From the entries below, work out how many lines contain the string "Bibi"; answer with the number alone.

[Data excerpts]
^^^^^^^^^^^^^^^^

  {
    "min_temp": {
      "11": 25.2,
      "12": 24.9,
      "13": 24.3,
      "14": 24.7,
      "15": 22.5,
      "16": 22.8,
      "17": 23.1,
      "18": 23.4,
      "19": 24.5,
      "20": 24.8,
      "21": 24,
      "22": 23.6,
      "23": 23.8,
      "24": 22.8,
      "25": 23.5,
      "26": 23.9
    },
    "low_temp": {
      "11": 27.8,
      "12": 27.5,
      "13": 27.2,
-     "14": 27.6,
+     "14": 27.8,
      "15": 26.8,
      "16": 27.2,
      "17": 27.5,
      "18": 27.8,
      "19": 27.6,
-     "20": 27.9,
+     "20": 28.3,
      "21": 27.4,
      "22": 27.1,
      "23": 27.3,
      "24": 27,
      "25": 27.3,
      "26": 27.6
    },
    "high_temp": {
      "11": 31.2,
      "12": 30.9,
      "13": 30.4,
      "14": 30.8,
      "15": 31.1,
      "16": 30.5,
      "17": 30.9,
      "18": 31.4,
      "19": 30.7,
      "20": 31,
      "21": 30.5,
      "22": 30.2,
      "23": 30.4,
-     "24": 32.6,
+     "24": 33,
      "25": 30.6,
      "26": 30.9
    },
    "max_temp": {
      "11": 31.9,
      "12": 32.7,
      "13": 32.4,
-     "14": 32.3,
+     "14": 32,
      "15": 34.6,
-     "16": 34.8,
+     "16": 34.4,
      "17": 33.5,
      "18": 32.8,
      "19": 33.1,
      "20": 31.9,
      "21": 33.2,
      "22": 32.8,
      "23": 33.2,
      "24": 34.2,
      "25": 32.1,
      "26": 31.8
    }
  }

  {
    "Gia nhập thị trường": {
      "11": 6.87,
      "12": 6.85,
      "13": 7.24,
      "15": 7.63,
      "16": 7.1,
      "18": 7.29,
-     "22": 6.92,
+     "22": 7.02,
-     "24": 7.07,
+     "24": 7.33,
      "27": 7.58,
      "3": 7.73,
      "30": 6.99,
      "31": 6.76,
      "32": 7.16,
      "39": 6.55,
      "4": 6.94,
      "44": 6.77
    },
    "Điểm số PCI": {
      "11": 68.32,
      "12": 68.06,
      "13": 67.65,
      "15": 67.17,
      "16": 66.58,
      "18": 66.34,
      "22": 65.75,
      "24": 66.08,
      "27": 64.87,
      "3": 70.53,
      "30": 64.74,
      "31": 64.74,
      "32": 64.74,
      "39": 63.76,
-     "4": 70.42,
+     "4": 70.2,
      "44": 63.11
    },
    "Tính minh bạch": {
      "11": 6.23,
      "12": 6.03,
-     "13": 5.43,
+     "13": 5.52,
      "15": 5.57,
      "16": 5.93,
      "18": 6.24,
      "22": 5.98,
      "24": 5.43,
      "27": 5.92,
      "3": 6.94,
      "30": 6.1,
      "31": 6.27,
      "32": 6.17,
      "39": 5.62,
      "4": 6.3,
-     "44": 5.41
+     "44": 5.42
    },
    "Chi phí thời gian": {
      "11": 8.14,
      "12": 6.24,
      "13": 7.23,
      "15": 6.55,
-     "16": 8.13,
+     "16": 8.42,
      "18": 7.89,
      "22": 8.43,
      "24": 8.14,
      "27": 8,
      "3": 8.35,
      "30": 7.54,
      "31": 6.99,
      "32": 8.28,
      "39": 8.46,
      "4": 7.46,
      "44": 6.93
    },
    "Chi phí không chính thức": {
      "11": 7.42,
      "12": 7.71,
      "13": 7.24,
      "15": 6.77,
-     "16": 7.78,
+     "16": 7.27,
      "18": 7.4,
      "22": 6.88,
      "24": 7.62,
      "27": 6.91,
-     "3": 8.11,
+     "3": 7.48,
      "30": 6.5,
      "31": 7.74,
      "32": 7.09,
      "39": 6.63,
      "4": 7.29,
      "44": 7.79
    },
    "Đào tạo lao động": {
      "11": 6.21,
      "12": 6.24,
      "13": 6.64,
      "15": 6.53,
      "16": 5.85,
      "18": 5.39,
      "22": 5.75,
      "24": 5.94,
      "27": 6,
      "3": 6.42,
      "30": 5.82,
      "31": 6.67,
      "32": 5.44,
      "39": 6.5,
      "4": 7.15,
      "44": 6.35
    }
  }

^^^^^^^^^^^^^^^^

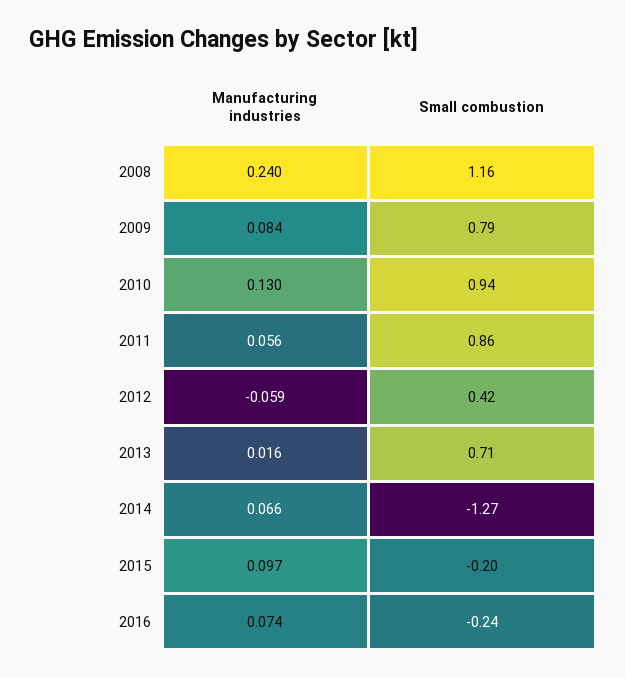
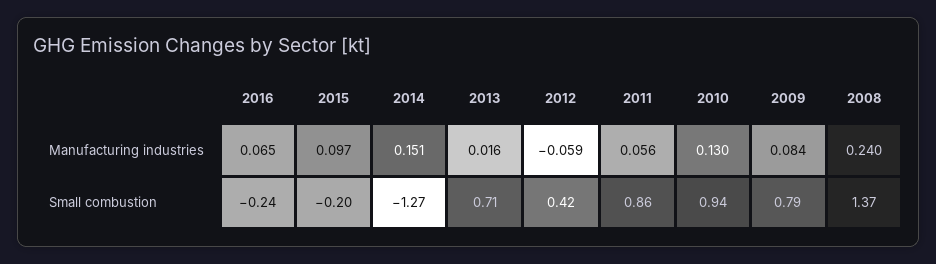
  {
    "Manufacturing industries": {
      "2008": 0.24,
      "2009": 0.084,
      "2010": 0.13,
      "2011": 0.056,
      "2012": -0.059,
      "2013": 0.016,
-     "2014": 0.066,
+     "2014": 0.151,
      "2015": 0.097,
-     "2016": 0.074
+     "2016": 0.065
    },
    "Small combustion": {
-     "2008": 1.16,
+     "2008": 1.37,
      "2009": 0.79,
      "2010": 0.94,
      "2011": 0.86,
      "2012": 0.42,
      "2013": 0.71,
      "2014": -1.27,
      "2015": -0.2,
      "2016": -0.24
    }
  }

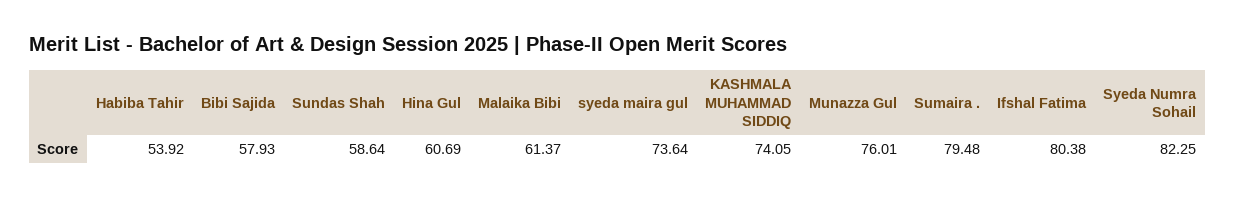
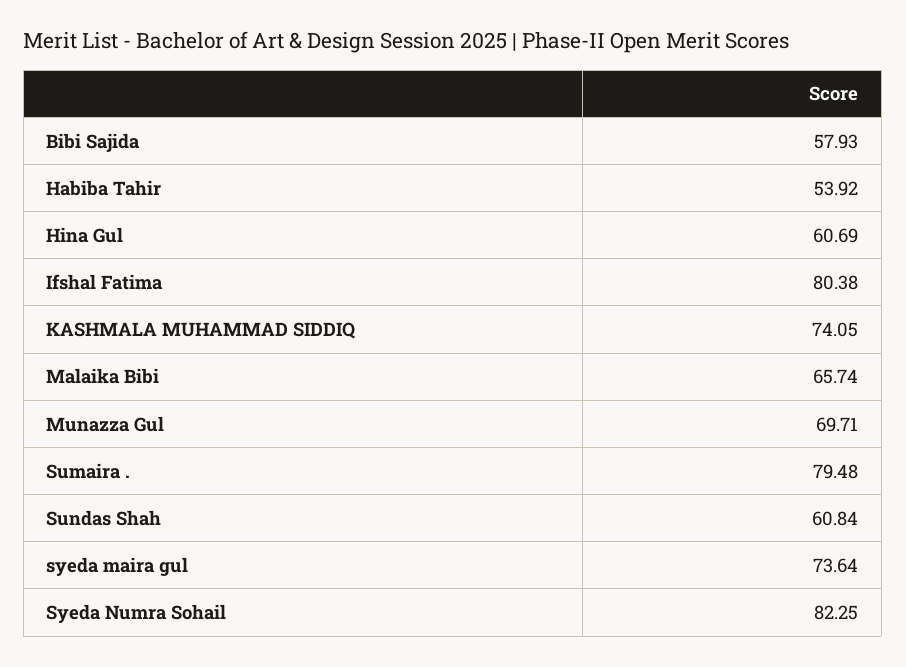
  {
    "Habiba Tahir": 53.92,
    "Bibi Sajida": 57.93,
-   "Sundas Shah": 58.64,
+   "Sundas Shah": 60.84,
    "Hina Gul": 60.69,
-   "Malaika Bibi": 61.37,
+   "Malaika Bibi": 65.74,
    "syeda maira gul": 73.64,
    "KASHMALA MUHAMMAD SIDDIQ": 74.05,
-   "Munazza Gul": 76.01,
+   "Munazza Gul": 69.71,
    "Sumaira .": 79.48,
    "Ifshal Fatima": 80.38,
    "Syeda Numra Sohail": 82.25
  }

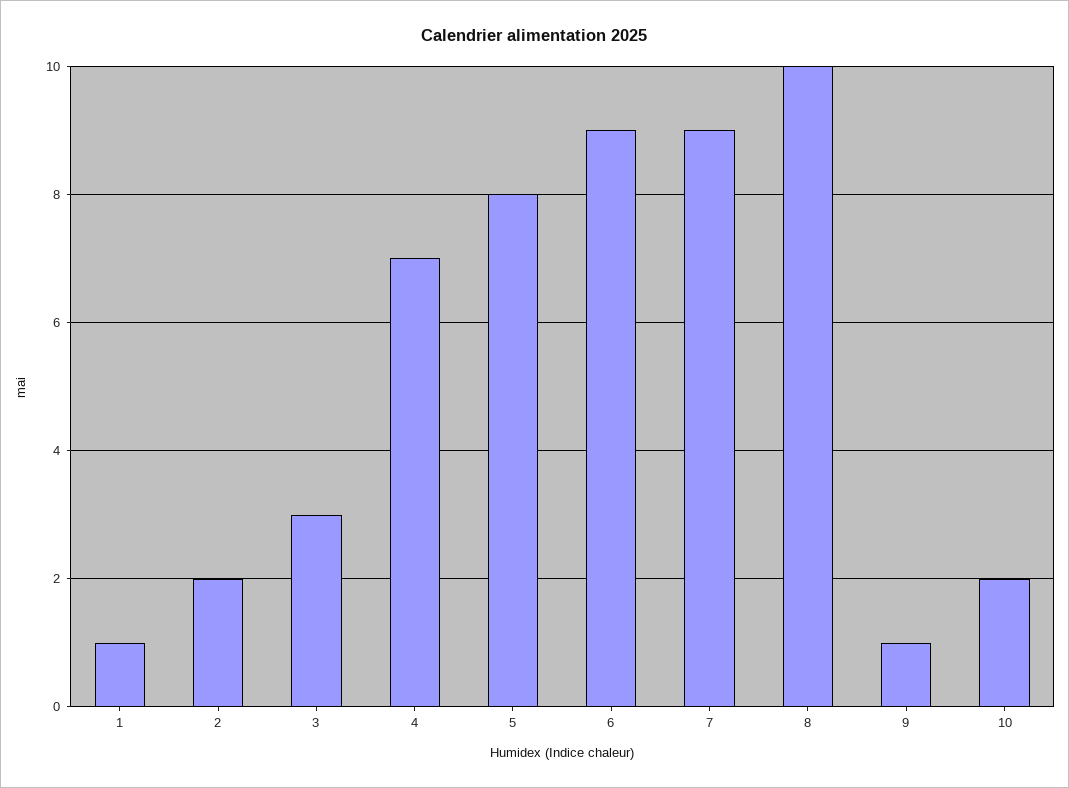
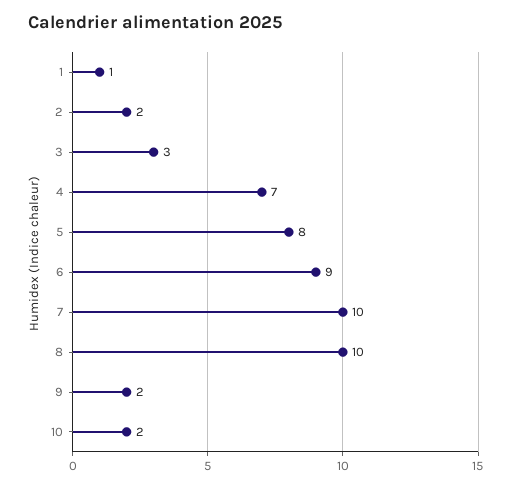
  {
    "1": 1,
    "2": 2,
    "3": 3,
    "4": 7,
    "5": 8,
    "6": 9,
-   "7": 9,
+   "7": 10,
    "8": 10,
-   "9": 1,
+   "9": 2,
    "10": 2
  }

^^^^^^^^^^^^^^^^

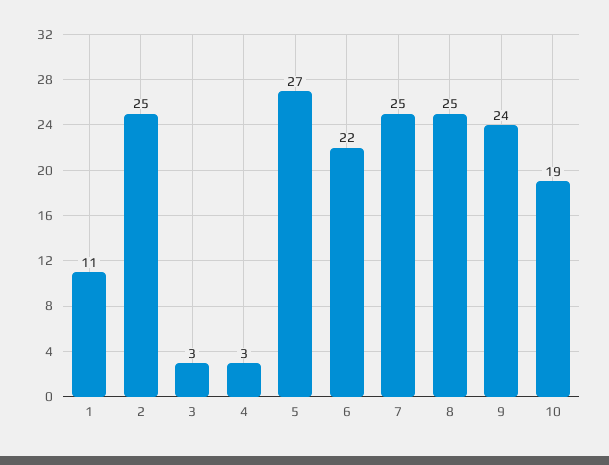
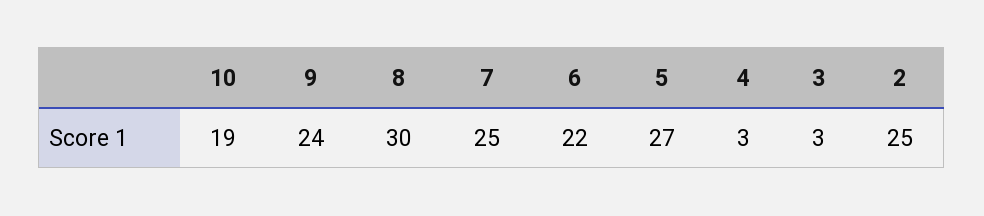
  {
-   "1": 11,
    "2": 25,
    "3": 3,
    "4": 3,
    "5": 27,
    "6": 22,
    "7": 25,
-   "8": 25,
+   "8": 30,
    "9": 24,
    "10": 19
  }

^^^^^^^^^^^^^^^^

Solution to this problem: 3